What drugs to take for non-atrophic gastritis

  Non-atrophic gastritis, also known as superficial gastritis, is a form of chronic gastritis. Commonly used drugs include the following: 1. Eradication of H. pylori infection: Proton pump inhibitors + quadruple therapy containing bismuth preparations. Omeprazole or lansoprazole, clarithromycin, amoxicillin or metronidazole or furazolidone. Duration of treatment 14 days.  2. Mucosal protective agents: bismuth subcitrate (CBS) half an hour before meals and at bedtime, should not be used for more than 8 weeks. Teprenone, half an hour after meals, other drugs with mucosal protective effect are: gefalte, Rebapate, magnesium aluminum carbonate, etc.  3, acid-suppressing drugs: mainly PPI and H2 receptor blockers: proton pump inhibitors PPI have omeprazole.
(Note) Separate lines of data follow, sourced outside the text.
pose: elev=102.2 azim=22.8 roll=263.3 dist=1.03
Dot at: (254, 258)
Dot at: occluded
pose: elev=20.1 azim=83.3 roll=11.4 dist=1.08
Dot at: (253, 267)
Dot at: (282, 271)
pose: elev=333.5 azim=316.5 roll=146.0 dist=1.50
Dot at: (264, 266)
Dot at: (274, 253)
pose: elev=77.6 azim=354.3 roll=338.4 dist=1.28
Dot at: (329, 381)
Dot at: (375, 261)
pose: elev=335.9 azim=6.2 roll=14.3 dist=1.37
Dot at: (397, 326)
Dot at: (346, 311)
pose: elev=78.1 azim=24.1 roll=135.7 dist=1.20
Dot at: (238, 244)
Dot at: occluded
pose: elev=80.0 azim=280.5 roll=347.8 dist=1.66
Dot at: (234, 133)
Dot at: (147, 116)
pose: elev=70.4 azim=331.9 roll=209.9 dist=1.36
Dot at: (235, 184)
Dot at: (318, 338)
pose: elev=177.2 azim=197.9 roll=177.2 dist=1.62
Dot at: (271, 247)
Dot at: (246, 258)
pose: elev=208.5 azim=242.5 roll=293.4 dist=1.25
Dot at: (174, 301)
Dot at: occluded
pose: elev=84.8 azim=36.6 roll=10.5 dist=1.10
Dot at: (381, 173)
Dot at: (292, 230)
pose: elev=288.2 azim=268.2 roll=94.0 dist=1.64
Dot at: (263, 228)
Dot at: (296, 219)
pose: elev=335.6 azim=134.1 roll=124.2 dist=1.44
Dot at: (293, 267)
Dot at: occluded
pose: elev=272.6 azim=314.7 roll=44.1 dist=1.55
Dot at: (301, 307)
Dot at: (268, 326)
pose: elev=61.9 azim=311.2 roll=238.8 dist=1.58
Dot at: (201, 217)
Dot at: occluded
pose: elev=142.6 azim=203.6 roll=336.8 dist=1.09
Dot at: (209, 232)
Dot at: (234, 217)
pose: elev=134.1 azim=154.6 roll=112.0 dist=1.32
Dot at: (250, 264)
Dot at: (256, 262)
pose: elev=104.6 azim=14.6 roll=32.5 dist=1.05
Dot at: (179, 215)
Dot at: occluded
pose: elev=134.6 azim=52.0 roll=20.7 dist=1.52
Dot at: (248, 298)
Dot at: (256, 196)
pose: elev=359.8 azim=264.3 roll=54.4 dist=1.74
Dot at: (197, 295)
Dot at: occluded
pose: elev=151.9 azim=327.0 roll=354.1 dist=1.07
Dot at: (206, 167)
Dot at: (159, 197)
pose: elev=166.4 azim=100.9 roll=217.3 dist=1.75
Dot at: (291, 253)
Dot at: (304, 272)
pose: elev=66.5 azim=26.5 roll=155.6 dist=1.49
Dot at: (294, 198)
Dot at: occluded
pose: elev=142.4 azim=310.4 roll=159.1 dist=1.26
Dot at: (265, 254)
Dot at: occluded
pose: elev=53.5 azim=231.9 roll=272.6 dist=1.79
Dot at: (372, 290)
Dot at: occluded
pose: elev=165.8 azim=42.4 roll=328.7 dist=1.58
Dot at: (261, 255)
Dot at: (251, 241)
Rabeprazole, pantoprazole; H2 receptor blockers are ranitidine, famotidine or cimetidine, etc.  4, pro-gastric power drugs: domperidone, cisapride or metoclopramide, for those with gastric prolapse, pyloric tone reduction, bile reflux, can also relieve nausea, abdominal distension and other indigestion symptoms.  5, digestive drugs: such as multi-enzyme tablets or pancreatic enzyme tablets; pepsin combination; The above, for the treatment of non-atrophic gastritis drugs, specific medication should be under the guidance of clinicians, not blindly on their own.